» **Material for this task**
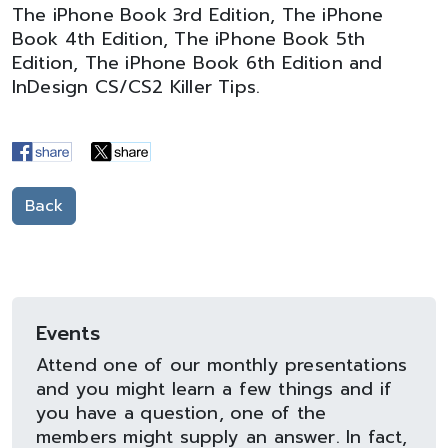
The iPhone Book 3rd Edition, The iPhone
Book 4th Edition, The iPhone Book 5th
Edition, The iPhone Book 6th Edition and
InDesign CS/CS2 Killer Tips.
Back
Events
Attend one of our monthly presentations
and you might learn a few things and if
you have a question, one of the
members might supply an answer. In fact,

» **What is needed**
Which lines in the listing have the string "iPhone"? Pick them out and copy them.

» **Response**
The iPhone Book 3rd Edition, The iPhone
Book 4th Edition, The iPhone Book 5th
Edition, The iPhone Book 6th Edition and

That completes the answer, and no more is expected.